(Items from a data source)
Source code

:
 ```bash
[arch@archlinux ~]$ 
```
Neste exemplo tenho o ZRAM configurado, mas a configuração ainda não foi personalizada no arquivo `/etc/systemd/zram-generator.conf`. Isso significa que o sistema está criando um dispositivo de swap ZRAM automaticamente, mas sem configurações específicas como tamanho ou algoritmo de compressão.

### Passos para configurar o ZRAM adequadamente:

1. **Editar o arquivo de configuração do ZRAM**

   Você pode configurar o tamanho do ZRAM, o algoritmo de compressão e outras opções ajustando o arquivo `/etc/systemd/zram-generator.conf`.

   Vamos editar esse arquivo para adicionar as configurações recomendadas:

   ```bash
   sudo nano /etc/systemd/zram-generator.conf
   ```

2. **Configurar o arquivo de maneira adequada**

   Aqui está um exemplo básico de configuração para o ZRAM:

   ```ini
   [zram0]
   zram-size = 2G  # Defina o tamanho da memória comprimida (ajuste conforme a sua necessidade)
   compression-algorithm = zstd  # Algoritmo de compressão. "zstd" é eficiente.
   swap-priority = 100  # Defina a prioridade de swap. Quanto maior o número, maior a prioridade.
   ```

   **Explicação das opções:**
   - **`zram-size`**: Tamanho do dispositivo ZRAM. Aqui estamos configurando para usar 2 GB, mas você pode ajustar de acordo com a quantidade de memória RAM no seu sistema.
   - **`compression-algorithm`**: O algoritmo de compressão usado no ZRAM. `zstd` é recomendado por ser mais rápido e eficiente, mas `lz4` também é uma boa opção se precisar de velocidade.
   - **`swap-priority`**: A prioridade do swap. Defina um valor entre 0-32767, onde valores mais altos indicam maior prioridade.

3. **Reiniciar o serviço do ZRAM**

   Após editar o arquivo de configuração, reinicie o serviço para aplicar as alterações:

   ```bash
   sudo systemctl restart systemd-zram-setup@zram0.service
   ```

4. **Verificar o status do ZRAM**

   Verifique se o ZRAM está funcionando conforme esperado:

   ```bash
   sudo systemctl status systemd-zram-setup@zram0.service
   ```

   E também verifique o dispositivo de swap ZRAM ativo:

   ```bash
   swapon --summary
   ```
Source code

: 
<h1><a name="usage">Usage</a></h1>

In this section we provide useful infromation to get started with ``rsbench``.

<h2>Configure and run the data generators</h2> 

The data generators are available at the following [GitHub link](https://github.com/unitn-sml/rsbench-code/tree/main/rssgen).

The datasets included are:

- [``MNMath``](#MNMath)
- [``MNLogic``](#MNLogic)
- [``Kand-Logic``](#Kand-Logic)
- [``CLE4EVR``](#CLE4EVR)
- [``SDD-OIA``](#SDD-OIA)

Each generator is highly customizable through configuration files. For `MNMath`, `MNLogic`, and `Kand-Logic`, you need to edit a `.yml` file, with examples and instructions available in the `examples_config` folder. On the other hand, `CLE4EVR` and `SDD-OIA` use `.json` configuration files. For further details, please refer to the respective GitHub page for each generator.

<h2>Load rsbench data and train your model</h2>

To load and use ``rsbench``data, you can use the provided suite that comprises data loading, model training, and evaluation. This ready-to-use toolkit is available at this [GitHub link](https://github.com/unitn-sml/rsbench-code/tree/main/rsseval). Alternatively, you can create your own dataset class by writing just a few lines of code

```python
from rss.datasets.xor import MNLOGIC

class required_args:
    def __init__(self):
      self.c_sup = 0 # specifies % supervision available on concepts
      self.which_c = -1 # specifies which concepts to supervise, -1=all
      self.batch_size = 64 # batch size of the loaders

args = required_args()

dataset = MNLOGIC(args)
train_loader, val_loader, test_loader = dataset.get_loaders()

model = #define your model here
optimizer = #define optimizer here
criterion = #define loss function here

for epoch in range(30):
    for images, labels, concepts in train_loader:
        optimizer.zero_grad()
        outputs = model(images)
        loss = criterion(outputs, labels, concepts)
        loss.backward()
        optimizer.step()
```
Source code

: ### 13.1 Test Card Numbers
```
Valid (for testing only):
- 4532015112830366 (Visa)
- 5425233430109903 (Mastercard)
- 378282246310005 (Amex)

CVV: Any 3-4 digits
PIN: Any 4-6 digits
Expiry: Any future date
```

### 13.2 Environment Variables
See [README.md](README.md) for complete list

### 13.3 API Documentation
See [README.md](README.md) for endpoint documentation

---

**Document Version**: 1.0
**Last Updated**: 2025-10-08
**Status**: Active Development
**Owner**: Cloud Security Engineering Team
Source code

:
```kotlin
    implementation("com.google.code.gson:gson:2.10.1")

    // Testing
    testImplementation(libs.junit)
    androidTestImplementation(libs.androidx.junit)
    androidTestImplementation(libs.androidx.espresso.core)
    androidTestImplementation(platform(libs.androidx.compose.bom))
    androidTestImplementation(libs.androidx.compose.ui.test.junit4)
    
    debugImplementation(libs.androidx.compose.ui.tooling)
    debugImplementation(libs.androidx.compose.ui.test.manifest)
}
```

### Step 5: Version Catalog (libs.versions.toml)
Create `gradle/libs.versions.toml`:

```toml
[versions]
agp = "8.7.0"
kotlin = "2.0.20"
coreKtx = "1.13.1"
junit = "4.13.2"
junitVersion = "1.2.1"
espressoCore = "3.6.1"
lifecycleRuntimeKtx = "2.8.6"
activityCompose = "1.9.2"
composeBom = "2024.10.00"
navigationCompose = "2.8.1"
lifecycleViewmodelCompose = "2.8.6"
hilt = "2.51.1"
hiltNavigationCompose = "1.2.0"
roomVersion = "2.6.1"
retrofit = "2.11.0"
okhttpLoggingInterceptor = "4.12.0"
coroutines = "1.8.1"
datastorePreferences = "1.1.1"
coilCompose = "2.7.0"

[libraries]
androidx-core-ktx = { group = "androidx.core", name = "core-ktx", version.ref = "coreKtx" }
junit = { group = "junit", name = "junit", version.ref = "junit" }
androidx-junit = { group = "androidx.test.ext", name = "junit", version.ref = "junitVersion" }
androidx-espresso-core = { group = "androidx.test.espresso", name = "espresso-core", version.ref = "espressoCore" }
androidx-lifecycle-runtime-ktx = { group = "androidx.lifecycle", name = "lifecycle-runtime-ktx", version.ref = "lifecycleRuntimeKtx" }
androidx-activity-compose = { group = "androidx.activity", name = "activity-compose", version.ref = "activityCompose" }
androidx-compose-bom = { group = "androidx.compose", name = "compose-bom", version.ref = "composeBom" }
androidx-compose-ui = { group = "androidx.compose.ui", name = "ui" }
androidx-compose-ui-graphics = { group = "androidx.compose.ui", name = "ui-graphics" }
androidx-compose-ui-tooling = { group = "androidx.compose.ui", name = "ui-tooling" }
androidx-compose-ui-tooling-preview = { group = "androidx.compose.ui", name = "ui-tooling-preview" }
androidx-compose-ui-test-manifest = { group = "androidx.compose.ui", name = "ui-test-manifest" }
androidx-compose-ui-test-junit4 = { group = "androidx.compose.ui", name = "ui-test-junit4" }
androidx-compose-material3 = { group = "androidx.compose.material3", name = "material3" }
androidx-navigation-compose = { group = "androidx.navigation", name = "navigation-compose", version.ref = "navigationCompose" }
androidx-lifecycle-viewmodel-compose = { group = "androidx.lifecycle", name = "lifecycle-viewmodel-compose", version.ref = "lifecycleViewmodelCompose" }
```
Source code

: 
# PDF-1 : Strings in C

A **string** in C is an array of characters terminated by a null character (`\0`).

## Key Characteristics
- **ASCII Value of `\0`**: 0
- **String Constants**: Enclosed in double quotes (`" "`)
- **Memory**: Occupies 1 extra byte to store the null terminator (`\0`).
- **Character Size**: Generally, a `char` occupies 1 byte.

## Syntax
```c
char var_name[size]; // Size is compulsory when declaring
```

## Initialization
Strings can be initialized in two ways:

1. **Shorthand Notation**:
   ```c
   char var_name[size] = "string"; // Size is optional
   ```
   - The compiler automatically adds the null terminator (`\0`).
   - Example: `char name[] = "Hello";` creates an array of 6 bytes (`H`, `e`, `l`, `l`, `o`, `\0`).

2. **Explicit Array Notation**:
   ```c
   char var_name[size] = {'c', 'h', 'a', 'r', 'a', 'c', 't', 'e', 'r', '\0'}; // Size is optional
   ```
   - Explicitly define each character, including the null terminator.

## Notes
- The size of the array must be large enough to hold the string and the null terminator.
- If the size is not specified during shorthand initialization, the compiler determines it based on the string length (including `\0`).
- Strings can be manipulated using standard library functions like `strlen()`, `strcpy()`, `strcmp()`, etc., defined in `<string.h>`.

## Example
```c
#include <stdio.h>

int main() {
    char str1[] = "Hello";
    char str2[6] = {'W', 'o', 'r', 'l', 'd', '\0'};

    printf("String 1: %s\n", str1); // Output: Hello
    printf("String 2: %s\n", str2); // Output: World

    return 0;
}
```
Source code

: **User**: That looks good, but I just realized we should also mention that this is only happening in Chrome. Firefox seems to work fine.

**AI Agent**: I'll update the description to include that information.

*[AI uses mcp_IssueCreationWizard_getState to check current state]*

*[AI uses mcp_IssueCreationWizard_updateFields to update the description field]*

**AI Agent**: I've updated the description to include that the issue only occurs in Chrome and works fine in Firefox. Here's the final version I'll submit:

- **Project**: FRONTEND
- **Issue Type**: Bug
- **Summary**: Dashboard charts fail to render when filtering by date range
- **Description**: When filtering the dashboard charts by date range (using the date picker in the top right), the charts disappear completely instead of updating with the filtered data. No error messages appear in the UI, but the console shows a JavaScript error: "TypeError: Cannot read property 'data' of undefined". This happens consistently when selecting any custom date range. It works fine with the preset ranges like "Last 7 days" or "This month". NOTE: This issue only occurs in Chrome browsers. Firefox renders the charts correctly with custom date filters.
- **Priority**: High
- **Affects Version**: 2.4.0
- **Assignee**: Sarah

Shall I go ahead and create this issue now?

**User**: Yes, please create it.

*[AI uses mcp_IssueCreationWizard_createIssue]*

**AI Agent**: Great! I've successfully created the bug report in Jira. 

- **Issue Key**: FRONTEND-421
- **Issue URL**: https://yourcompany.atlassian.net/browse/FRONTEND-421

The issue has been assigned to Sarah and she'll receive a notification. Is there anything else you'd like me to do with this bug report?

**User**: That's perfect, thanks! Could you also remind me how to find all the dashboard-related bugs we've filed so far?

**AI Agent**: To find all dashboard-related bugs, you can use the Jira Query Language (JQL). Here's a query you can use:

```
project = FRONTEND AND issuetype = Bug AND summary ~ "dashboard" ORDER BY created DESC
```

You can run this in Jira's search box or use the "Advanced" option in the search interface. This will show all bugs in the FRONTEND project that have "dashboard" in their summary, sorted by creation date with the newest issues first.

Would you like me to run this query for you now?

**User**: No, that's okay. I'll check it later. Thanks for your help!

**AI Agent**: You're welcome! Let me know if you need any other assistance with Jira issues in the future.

WHAT YOU SHOULD DO: Whenever "charts" occurs in a line above, copy that line.

TASK SOLUTION:
- **Summary**: Dashboard charts fail to render when filtering by date range
- **Description**: When filtering the dashboard charts by date range (using the date picker in the top right), the charts disappear completely instead of updating with the filtered data. No error messages appear in the UI, but the console shows a JavaScript error: "TypeError: Cannot read property 'data' of undefined". This happens consistently when selecting any custom date range. It works fine with the preset ranges like "Last 7 days" or "This month". NOTE: This issue only occurs in Chrome browsers. Firefox renders the charts correctly with custom date filters.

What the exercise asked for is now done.